_Work instructions_. Reproduce the stretch of lines from the one containing "space** is enabled.</span></span>" through the one containing "filegroup** check box.</span></span>", with both end lines included and nothing else changed.

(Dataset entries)

--- START ---

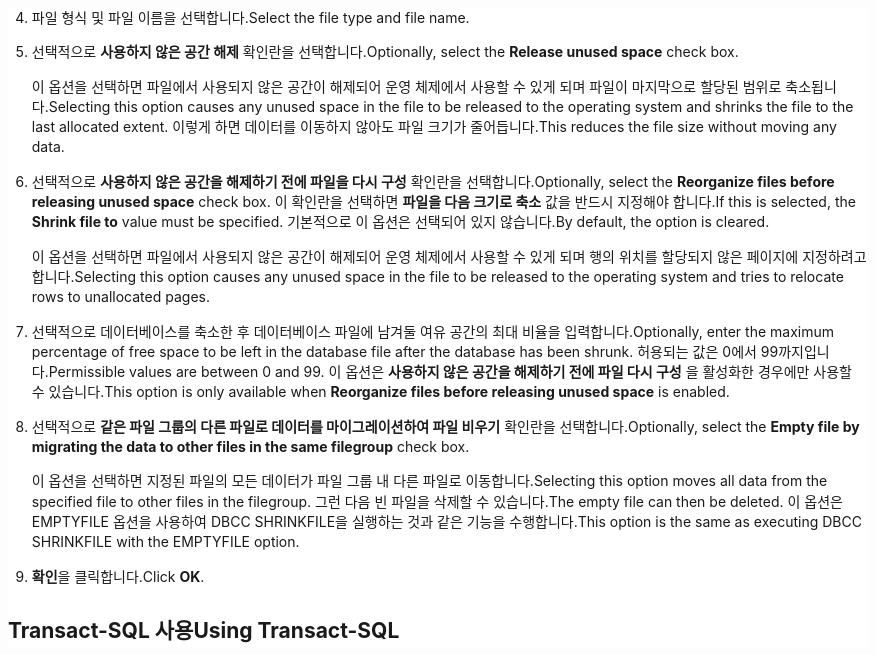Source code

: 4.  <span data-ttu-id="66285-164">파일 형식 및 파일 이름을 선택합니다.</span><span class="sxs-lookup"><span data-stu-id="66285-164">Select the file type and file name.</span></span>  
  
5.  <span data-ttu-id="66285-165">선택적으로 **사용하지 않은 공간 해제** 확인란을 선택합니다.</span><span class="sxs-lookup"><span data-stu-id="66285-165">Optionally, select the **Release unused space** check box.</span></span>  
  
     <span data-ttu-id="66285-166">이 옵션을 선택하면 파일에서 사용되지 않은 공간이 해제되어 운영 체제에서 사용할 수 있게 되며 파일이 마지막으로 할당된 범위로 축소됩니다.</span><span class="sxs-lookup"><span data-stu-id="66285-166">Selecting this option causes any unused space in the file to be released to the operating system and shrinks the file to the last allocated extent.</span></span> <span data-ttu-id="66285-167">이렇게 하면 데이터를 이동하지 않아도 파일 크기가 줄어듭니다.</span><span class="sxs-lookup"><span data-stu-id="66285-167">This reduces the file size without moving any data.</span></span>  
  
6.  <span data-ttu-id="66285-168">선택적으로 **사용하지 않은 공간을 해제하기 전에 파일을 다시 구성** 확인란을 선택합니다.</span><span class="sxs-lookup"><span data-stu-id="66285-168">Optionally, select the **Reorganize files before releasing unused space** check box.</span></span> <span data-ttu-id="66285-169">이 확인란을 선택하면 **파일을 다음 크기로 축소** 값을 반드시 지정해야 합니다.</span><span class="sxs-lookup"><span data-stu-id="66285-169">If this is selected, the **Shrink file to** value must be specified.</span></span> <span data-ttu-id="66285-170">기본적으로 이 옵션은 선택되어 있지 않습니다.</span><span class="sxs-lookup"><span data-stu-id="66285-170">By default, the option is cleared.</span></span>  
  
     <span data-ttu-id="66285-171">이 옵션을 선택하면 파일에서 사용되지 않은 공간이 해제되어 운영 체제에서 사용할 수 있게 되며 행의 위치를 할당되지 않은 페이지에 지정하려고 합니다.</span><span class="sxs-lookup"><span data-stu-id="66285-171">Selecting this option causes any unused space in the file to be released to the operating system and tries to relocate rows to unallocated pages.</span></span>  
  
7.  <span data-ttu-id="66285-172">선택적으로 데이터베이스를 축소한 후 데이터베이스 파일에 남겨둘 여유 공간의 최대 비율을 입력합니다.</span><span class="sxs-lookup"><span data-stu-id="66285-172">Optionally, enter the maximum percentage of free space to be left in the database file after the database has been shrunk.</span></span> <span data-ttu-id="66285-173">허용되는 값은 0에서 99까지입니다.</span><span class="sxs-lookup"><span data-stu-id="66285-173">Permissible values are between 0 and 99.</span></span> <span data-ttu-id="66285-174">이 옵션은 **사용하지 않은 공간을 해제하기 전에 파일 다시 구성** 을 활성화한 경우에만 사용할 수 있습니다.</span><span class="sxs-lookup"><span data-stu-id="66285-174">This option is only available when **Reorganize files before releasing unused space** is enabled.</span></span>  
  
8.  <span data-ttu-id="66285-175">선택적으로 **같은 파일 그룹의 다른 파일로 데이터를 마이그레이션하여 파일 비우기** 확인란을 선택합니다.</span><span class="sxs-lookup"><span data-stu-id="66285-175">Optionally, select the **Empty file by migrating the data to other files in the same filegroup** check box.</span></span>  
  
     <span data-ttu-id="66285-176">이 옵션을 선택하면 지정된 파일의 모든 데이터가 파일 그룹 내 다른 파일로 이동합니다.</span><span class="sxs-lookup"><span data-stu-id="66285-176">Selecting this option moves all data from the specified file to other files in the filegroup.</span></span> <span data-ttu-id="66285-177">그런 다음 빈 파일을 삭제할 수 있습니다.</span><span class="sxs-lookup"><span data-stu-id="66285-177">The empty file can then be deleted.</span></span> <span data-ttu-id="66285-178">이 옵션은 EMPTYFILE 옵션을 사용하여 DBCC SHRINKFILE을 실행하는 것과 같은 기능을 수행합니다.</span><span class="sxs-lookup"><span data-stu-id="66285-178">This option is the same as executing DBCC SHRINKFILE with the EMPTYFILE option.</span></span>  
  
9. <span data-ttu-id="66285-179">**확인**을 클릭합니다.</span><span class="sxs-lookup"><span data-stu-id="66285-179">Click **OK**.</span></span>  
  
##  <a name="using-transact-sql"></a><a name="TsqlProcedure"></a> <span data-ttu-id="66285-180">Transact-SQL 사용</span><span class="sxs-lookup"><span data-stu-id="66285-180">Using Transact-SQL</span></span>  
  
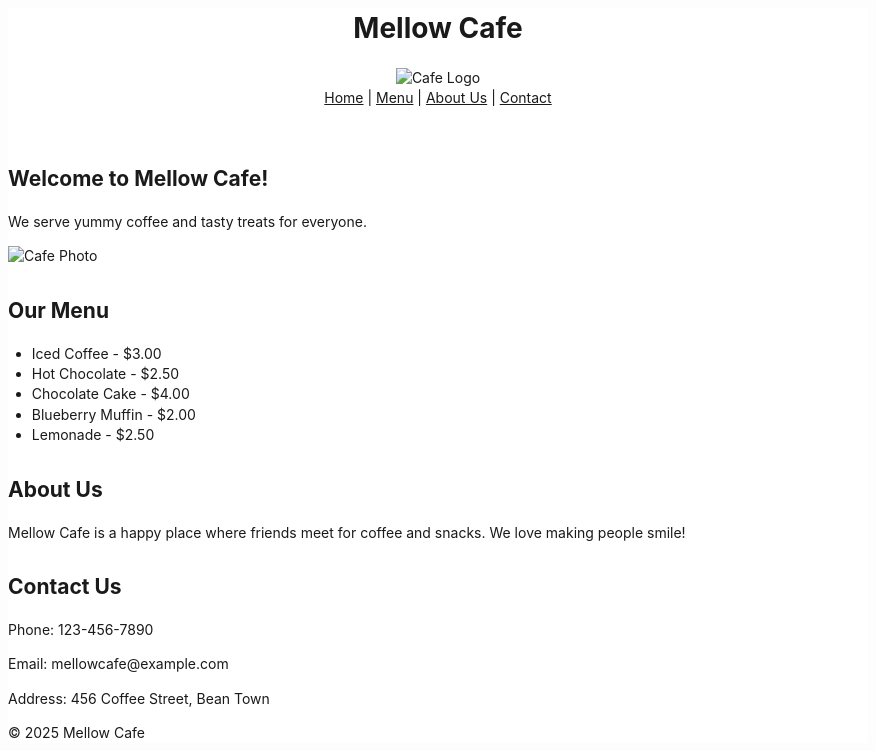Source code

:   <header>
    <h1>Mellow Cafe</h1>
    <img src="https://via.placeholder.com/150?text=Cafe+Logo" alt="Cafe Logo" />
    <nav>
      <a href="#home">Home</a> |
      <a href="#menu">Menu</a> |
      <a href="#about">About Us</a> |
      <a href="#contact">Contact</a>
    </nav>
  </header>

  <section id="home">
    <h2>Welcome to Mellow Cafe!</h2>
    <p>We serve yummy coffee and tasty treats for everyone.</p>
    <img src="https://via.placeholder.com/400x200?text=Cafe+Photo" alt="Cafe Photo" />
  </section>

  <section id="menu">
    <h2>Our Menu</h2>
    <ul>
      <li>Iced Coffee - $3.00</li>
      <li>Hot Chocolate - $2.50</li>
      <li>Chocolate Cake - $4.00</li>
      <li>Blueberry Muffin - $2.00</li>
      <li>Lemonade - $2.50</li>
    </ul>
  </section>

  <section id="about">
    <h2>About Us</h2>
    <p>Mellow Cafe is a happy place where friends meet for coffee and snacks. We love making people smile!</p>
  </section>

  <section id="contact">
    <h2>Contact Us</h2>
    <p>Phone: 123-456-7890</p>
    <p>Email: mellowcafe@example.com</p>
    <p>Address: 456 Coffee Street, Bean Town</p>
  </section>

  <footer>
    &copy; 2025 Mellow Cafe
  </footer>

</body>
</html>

--- END ---

_Written solution_.
7.  <span data-ttu-id="66285-172">선택적으로 데이터베이스를 축소한 후 데이터베이스 파일에 남겨둘 여유 공간의 최대 비율을 입력합니다.</span><span class="sxs-lookup"><span data-stu-id="66285-172">Optionally, enter the maximum percentage of free space to be left in the database file after the database has been shrunk.</span></span> <span data-ttu-id="66285-173">허용되는 값은 0에서 99까지입니다.</span><span class="sxs-lookup"><span data-stu-id="66285-173">Permissible values are between 0 and 99.</span></span> <span data-ttu-id="66285-174">이 옵션은 **사용하지 않은 공간을 해제하기 전에 파일 다시 구성** 을 활성화한 경우에만 사용할 수 있습니다.</span><span class="sxs-lookup"><span data-stu-id="66285-174">This option is only available when **Reorganize files before releasing unused space** is enabled.</span></span>  
  
8.  <span data-ttu-id="66285-175">선택적으로 **같은 파일 그룹의 다른 파일로 데이터를 마이그레이션하여 파일 비우기** 확인란을 선택합니다.</span><span class="sxs-lookup"><span data-stu-id="66285-175">Optionally, select the **Empty file by migrating the data to other files in the same filegroup** check box.</span></span>  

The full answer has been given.